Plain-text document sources
******

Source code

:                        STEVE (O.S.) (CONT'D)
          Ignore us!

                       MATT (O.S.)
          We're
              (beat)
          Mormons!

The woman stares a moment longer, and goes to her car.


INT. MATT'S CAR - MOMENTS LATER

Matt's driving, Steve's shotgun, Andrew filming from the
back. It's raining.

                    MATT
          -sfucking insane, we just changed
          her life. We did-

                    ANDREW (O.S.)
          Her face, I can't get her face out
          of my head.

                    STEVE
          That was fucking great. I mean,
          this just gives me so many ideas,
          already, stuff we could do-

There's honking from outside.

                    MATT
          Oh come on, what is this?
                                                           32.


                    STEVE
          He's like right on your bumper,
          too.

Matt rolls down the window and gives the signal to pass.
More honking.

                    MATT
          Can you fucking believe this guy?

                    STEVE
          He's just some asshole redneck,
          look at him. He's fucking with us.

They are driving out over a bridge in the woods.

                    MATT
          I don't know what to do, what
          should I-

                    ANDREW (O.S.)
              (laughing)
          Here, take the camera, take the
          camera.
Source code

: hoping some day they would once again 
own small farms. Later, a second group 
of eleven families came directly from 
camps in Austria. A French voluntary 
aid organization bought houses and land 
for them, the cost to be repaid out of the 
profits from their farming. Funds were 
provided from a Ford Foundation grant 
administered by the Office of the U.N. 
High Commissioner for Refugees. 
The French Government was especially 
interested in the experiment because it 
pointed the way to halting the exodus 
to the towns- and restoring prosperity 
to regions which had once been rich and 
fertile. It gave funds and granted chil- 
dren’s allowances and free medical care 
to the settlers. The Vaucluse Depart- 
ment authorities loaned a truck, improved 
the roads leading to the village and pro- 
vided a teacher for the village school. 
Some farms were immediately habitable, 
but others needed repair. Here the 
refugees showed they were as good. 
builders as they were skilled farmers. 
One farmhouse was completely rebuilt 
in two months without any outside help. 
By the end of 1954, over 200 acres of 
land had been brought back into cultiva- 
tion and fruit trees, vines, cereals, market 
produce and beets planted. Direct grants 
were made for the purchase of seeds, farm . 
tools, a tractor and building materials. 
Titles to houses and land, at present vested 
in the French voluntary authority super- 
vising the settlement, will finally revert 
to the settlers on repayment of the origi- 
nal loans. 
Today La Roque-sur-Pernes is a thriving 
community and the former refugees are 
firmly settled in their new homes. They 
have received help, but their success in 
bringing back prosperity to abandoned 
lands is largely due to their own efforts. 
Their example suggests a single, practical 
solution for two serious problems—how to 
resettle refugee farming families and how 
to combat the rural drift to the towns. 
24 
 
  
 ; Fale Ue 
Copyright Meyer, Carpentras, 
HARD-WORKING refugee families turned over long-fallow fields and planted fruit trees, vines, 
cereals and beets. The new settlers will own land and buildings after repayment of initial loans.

******

__INSTRUCTIONS TO FOLLOW__
In the lines above, find the word "prosperity" and copy every line it occurs in.

__ANSWER BOX__
to the towns- and restoring prosperity 
bringing back prosperity to abandoned 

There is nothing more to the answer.